> _Task directions_: Pick every line out of the entries below that holds the string "Ogółem", and report them.

> _Materials provided_:

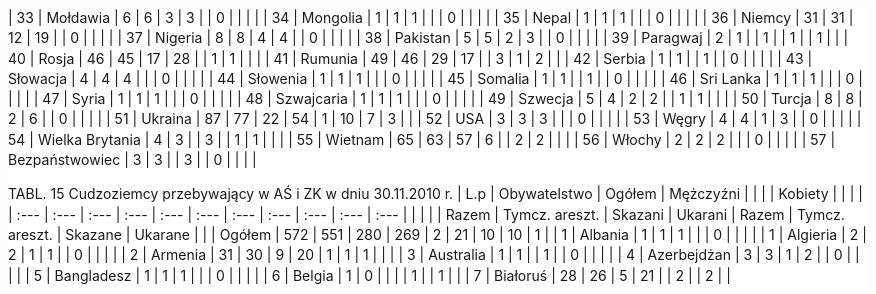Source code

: | 33 | Mołdawia | 6 | 6 | 3 | 3 |  | 0 |  |  |  |
| 34 | Mongolia | 1 | 1 | 1 |  |  | 0 |  |  |  |
| 35 | Nepal | 1 | 1 | 1 |  |  | 0 |  |  |  |
| 36 | Niemcy | 31 | 31 | 12 | 19 |  | 0 |  |  |  |
| 37 | Nigeria | 8 | 8 | 4 | 4 |  | 0 |  |  |  |
| 38 | Pakistan | 5 | 5 | 2 | 3 |  | 0 |  |  |  |
| 39 | Paragwaj | 2 | 1 |  | 1 |  | 1 |  | 1 |  |
| 40 | Rosja | 46 | 45 | 17 | 28 |  | 1 | 1 |  |  |
| 41 | Rumunia | 49 | 46 | 29 | 17 |  | 3 | 1 | 2 |  |
| 42 | Serbia | 1 | 1 |  | 1 |  | 0 |  |  |  |
| 43 | Słowacja | 4 | 4 | 4 |  |  | 0 |  |  |  |
| 44 | Słowenia | 1 | 1 | 1 |  |  | 0 |  |  |  |
| 45 | Somalia | 1 | 1 |  | 1 |  | 0 |  |  |  |
| 46 | Sri Lanka | 1 | 1 | 1 |  |  | 0 |  |  |  |
| 47 | Syria | 1 | 1 | 1 |  |  | 0 |  |  |  |
| 48 | Szwajcaria | 1 | 1 | 1 |  |  | 0 |  |  |  |
| 49 | Szwecja | 5 | 4 | 2 | 2 |  | 1 | 1 |  |  |
| 50 | Turcja | 8 | 8 | 2 | 6 |  | 0 |  |  |  |
| 51 | Ukraina | 87 | 77 | 22 | 54 | 1 | 10 | 7 | 3 |  |
| 52 | USA | 3 | 3 | 3 |  |  | 0 |  |  |  |
| 53 | Węgry | 4 | 4 | 1 | 3 |  | 0 |  |  |  |
| 54 | Wielka Brytania | 4 | 3 |  | 3 |  | 1 | 1 |  |  |
| 55 | Wietnam | 65 | 63 | 57 | 6 |  | 2 | 2 |  |  |
| 56 | Włochy | 2 | 2 | 2 |  |  | 0 |  |  |  |
| 57 | Bezpaństwowiec | 3 | 3 |  | 3 |  | 0 |  |  |  |


TABL. 15 Cudzoziemcy przebywający w AŚ i ZK w dniu 30.11.2010 r.
| L.p | Obywatelstwo | Ogółem | Mężczyźni |  |  |  | Kobiety |  |  |  |
| :--- | :--- | :--- | :--- | :--- | :--- | :--- | :--- | :--- | :--- | :--- |
|  |  |  | Razem | Tymcz. areszt. | Skazani | Ukarani | Razem | Tymcz. areszt. | Skazane | Ukarane |
|  | Ogółem | 572 | 551 | 280 | 269 | 2 | 21 | 10 | 10 | 1 |
| 1 | Albania | 1 | 1 | 1 |  |  | 0 |  |  |  |
| 1 | Algieria | 2 | 2 | 1 | 1 |  | 0 |  |  |  |
| 2 | Armenia | 31 | 30 | 9 | 20 | 1 | 1 | 1 |  |  |
| 3 | Australia | 1 | 1 |  | 1 |  | 0 |  |  |  |
| 4 | Azerbejdżan | 3 | 3 | 1 | 2 |  | 0 |  |  |  |
| 5 | Bangladesz | 1 | 1 | 1 |  |  | 0 |  |  |  |
| 6 | Belgia | 1 | 0 |  |  |  | 1 |  | 1 |  |
| 7 | Białoruś | 28 | 26 | 5 | 21 |  | 2 |  | 2 |  |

> _Reply to the exercise_:
| L.p | Obywatelstwo | Ogółem | Mężczyźni |  |  |  | Kobiety |  |  |  |
|  | Ogółem | 572 | 551 | 280 | 269 | 2 | 21 | 10 | 10 | 1 |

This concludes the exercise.